= Text provided =
※ ※ ※
Brain Dead=/=Observation+Thought

Anything-Observation-Thought=Nothing (from our perspective, since we can't observe it or think about it)

.:. (therefore)

Afterlife=Nonexistent, or if it is, we'll never know nor care about it even after we die.


-IMP ;) :)

that's where the concept of a soul or spirit comes in........

IceMetalPunk - January 11, 2007 08:44 PM (GMT)
Yes, but as there is no evidence of the existence of "souls" (nor a description of what they would be if they did exist, only vague ideas), and there is plenty of evidence that your brain does everything I mentioned above, I tend not to believe in that.

-IMP ;) :)

Curst Saden - January 12, 2007 03:34 AM (GMT)
QUOTE (IceMetalPunk @ Jan 11 2007, 03:44 PM)
Yes, but as there is no evidence of the existence of "souls" (nor a description of what they would be if they did exist, only vague ideas), and there is plenty of evidence that your brain does everything I mentioned above, I tend not to believe in that.

-IMP ;) :)

Definatley the kind of topic i was going for............. :no:

I was not counting on debating whether or not souls are real, as opposed to a state of mind.

Deltasix - January 16, 2007 01:24 AM (GMT)
Its hard for someone, at least like myself, to conjure up an image of an afterlife if you don't believe in it at all, it really is. And I imagine its like that for others as well. Its like making up anything you want to for a place you don't think is there.

I would suppose that the "afterlife" would be an "endlife." It wouldn't be blackness or nothingness, or absence of anything like what some people think Atheists think, it would just be a cessation of existence, you'd have no concept of it because you'd be....well.... dead.

IceMetalPunk - January 16, 2007 01:36 AM (GMT)
※ ※ ※
= Data for analysis =
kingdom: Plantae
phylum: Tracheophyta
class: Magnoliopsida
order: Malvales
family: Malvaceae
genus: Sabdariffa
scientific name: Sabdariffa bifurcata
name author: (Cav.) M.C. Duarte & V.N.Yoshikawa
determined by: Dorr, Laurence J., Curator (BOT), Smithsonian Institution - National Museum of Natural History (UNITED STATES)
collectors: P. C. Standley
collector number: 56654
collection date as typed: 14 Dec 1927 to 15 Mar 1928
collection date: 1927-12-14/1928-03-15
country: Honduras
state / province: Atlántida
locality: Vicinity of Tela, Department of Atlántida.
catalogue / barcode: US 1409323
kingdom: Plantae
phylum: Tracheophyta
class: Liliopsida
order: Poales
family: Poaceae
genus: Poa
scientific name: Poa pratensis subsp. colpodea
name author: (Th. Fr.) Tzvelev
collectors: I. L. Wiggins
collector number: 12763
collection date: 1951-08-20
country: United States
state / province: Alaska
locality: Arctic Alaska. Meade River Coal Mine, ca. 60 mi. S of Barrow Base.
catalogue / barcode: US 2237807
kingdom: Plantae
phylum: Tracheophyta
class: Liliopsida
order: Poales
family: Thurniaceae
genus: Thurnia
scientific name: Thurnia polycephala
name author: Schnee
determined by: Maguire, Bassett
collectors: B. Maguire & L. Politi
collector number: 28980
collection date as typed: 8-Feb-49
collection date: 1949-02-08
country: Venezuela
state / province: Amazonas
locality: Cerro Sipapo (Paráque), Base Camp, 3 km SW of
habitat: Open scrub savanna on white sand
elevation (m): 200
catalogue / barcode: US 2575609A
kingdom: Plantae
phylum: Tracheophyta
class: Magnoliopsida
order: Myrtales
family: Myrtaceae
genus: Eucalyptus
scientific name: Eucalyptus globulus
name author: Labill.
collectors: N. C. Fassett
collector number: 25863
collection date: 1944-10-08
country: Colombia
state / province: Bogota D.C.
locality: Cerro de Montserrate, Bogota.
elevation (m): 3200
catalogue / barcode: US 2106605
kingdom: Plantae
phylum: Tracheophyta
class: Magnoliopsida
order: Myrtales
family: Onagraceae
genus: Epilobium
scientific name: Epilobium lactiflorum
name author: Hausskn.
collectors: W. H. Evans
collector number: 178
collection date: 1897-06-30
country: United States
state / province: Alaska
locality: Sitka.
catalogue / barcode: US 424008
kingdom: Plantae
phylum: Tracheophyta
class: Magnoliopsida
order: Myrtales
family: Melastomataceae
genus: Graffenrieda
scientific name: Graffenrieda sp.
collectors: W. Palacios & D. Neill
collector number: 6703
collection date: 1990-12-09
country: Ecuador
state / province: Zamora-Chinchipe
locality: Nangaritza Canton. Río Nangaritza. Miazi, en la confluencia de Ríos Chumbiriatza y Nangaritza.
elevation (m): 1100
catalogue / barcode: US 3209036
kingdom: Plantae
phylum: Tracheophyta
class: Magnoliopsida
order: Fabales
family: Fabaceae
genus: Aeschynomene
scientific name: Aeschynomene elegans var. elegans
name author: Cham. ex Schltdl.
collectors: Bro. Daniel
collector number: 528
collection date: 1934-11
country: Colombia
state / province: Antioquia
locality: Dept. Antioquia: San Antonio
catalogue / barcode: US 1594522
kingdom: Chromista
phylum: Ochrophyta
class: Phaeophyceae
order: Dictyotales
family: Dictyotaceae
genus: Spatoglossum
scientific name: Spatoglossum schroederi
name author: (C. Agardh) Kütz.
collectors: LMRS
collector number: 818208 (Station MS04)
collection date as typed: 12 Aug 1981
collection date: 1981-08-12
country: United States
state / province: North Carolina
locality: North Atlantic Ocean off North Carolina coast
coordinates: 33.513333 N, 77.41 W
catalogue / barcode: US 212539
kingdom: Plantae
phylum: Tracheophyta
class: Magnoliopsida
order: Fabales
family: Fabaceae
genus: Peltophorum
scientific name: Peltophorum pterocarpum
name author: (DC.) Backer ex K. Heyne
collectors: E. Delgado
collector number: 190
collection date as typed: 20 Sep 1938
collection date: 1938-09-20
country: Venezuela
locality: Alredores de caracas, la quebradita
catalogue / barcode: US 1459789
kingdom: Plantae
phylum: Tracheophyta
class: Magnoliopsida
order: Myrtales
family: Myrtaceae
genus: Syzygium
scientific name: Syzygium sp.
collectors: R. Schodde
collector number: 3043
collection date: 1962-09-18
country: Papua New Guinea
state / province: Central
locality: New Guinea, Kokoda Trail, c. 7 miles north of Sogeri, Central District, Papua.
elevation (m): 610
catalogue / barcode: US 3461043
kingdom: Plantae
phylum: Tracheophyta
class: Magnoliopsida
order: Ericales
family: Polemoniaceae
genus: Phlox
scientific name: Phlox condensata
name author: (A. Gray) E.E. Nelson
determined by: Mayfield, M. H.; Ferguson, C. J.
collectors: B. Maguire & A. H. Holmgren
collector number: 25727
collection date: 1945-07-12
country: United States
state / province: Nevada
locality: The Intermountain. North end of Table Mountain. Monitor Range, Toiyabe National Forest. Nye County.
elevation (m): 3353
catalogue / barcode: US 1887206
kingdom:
※ ※ ※
= Activities =
a. List the distinct usernames that appear at the start of post header lines in the afterlife thread, in order of first appearance.
b. In the afterlife thread, reproduce the part that opens with the words containing "Anything-Observation-Thought=Nothing (from our" and closes with "after we die.", substituting "Unknowable" for "Nonexistent".
Answer from the forum thread alone.

= Responses to the exercise =
a.
IceMetalPunk
Curst Saden
Deltasix

b.
Anything-Observation-Thought=Nothing (from our perspective, since we can't observe it or think about it)

.:. (therefore)

Afterlife=Unknowable, or if it is, we'll never know nor care about it even after we die.